Hallo zusammen, freue mich schon auf den 30.05. bin auf alle Fälle wieder dabei. Letztes Jahr hat es mir so gut gefallen,war echt SUPER, auch alles Rund um die Stecke. Dieses Jahr heißt mein Motto "Neues Bike neues Glück"

LG Ronnie


----------



## MTB-News.de




----------



## strecken-guru (31. März 2010)

300 sind schon wieder dabei

31.03.2010




Hallo,

jetzt haben wir die 300 Anmeldungen fast voll und liegen damit im Bereich des Rekordergebnisses vom letztem Jahr. 

Die ersten 300 Anmelder bekommen wieder ein T-Shirt und da es ja immer einige säumige Zahler gibt, habt Ihr noch gute Chancen auf das begehrte Kleidungsstück, wenn Ihr Euch über Ostern anmeldet - und bezahlt.

Wie Ihr wisst, hat Sturmtief Xinthia im Hunsrück heftig gewütet, aber die Aufarbeitung schreitet gut voran. Die Wandertäler sind schon kompett freigeräumt, bei einigen Zuwegungen muss man noch mit schwerem Gerät ran. 

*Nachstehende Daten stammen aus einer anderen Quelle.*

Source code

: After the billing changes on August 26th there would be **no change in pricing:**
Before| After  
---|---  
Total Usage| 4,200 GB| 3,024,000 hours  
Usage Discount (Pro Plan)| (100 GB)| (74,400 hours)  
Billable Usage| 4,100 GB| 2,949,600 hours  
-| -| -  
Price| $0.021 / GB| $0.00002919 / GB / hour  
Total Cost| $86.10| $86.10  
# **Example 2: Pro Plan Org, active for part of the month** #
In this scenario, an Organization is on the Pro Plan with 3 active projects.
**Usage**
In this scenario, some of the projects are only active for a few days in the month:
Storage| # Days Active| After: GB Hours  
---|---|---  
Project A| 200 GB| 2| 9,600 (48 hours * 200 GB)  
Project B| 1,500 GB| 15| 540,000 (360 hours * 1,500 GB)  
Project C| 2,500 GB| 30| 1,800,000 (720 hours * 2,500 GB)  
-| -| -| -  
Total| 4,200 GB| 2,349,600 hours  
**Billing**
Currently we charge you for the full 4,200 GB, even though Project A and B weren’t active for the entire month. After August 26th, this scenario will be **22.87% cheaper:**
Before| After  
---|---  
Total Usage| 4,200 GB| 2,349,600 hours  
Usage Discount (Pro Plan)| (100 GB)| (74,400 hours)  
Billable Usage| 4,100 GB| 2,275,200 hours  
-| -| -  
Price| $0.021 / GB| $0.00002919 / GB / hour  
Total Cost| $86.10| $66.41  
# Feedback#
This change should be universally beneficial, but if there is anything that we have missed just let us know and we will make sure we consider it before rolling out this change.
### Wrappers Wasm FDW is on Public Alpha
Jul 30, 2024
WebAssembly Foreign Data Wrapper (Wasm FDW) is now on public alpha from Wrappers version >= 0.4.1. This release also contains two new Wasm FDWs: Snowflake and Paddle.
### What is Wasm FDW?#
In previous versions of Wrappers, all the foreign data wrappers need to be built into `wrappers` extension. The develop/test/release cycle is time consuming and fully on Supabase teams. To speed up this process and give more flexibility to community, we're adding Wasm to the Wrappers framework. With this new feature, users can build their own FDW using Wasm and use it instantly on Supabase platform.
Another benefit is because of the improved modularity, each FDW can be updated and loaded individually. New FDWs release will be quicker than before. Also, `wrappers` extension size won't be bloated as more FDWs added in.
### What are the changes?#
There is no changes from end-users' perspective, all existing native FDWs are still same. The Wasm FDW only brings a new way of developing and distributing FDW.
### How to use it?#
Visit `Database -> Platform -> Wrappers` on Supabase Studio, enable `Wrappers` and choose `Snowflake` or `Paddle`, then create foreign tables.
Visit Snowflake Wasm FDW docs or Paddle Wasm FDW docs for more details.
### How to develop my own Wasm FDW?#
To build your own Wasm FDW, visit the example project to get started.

Deshalb, wenn Ihr trainiert, passt auf: Hinter jeder Kurve könnte noch ein Baum liegen.

Viele Grüße vom

Schinder(hannes)-MTB Emmelshausen


----------



## car.-doc (31. März 2010)

strecken-guru schrieb:


> Deshalb, wenn Ihr trainiert, passt auf: Hinter jeder Kurve könnte noch ein Baum liegen.


 
Ja hier rund um den flugplatz hahn ist alles dicht.alle guten trails sind nur mit klettern zu bestreiten


----------



## Jaymano75 (1. April 2010)

Haben Marathon Einsteiger ne Chance die Kurzstrecke zu überleben? Wie steil hoch und runter gehts denn? Gibts noch ein paar Tipps?
Freue mich schon drauf.....


----------



## car.-doc (1. April 2010)

Jaymano75 schrieb:


> Haben Marathon Einsteiger ne Chance die Kurzstrecke zu überleben? Wie steil hoch und runter gehts denn? Gibts noch ein paar Tipps?
> Freue mich schon drauf.....


Die Kurzstrecke ist hart,aber ideal für einsteiger,spreche aus erfahrung,war letztes jahr das erste mal dabei,und hab mich mit ein wenig training darauf vorbereitet,war nicht erster,aber darum ging es mir auch nicht.ankommen war mein ziel;-) 
lg


----------



## Jaymano75 (1. April 2010)

car.-doc schrieb:


> Die Kurzstrecke ist hart,aber ideal für einsteiger,spreche aus erfahrung,war letztes jahr das erste mal dabei,und hab mich mit ein wenig training darauf vorbereitet,war nicht erster,aber darum ging es mir auch nicht.ankommen war mein ziel;-)
> lg



ja sehe ich auch so, hauptsache durch ! Was genau meinst Du mit "hart"? Muss ich Angst haben ....


----------



## car.-doc (2. April 2010)

ne ne,aber es ist halt schon ein wenig anstrengent,und die anstiege sind lang Aber ehrlich,macht super viel fun.
lg


----------



## Deleted140621 (5. April 2010)

car.-doc schrieb:


> ne ne,aber es ist halt schon ein wenig anstrengent,und die anstiege sind lang Aber ehrlich,macht super viel fun.
> lg



Der letzte Anstieg vor dem Ziel, was habe ich diesen verflucht !


----------



## UdoB (16. April 2010)

Jaymano75 schrieb:


> ja sehe ich auch so, hauptsache durch ! Was genau meinst Du mit "hart"? Muss ich Angst haben ....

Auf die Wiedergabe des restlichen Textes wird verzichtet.